== Segment start ==

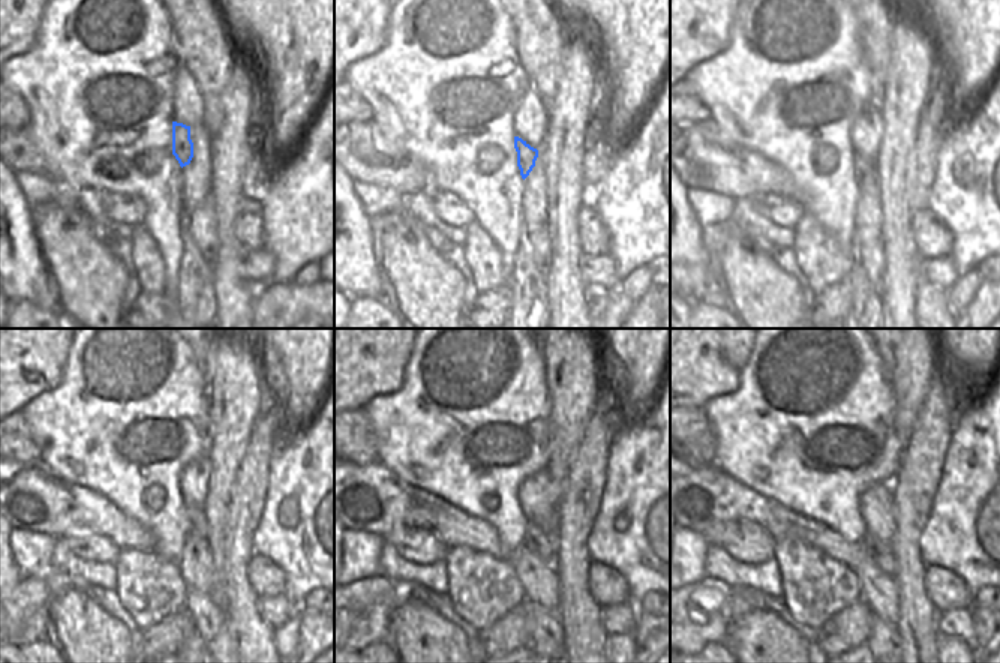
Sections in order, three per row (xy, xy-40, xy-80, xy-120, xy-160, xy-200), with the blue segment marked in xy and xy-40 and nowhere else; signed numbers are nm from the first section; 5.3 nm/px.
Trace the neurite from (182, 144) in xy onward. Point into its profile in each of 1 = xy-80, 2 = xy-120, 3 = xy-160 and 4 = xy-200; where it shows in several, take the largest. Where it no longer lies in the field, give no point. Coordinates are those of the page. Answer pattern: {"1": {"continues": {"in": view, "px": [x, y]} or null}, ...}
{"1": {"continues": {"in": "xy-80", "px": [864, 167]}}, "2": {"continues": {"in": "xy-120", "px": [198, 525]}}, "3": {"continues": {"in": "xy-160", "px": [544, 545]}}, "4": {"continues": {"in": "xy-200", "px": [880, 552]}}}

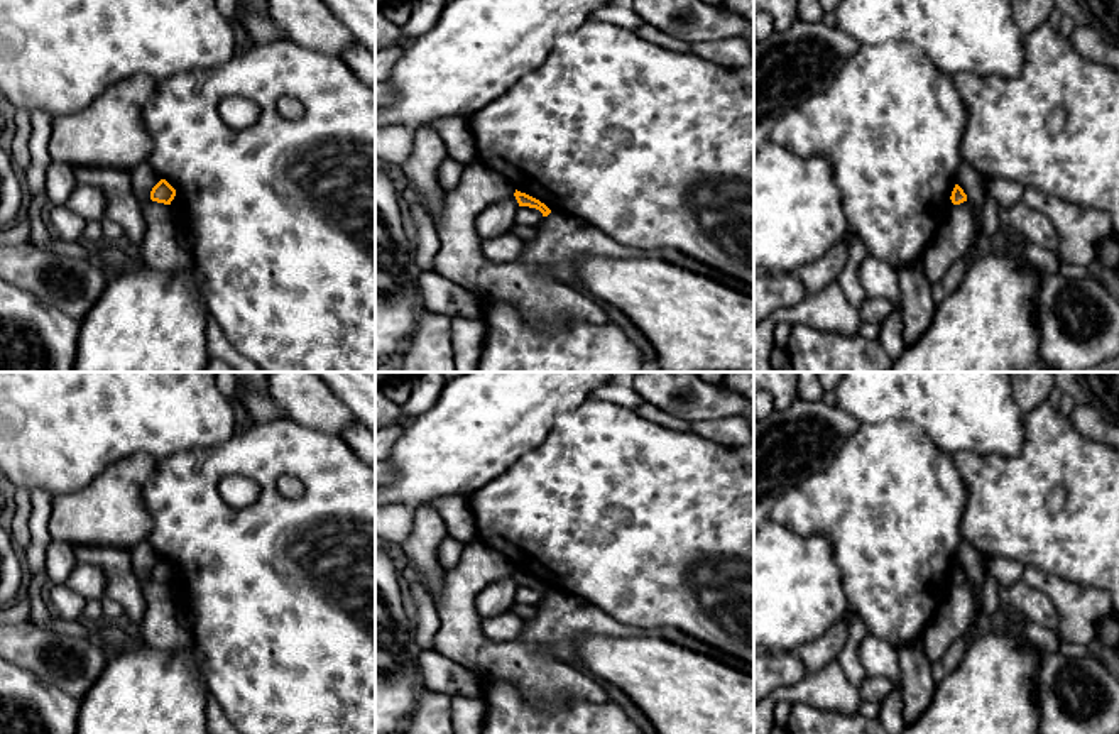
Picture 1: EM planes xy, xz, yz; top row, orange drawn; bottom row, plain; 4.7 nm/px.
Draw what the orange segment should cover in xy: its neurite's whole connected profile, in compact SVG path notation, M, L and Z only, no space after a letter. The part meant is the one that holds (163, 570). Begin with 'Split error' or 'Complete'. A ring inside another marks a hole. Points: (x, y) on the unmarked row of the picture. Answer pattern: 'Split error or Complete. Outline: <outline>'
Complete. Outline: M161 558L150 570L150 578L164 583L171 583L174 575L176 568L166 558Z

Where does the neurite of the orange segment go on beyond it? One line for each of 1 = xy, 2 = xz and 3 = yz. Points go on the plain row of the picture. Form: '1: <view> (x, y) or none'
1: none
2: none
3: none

== Segment end ==

YOUR ASSIGNMENT.
When you return the listing, keep it exact and omit any pictures it holds.

ANSWER TO THE PROBLEM.
Sections in order, three per row (xy, xy-40, xy-80, xy-120, xy-160, xy-200), with the blue segment marked in xy and xy-40 and nowhere else; signed numbers are nm from the first section; 5.3 nm/px.
Trace the neurite from (182, 144) in xy onward. Point into its profile in each of 1 = xy-80, 2 = xy-120, 3 = xy-160 and 4 = xy-200; where it shows in several, take the largest. Where it no longer lies in the field, give no point. Coordinates are those of the page. Answer pattern: {"1": {"continues": {"in": view, "px": [x, y]} or null}, ...}
{"1": {"continues": {"in": "xy-80", "px": [864, 167]}}, "2": {"continues": {"in": "xy-120", "px": [198, 525]}}, "3": {"continues": {"in": "xy-160", "px": [544, 545]}}, "4": {"continues": {"in": "xy-200", "px": [880, 552]}}}

Picture 1: EM planes xy, xz, yz; top row, orange drawn; bottom row, plain; 4.7 nm/px.
Draw what the orange segment should cover in xy: its neurite's whole connected profile, in compact SVG path notation, M, L and Z only, no space after a letter. The part meant is the one that holds (163, 570). Begin with 'Split error' or 'Complete'. A ring inside another marks a hole. Points: (x, y) on the unmarked row of the picture. Answer pattern: 'Split error or Complete. Outline: <outline>'
Complete. Outline: M161 558L150 570L150 578L164 583L171 583L174 575L176 568L166 558Z

Where does the neurite of the orange segment go on beyond it? One line for each of 1 = xy, 2 = xz and 3 = yz. Points go on the plain row of the picture. Form: '1: <view> (x, y) or none'
1: none
2: none
3: none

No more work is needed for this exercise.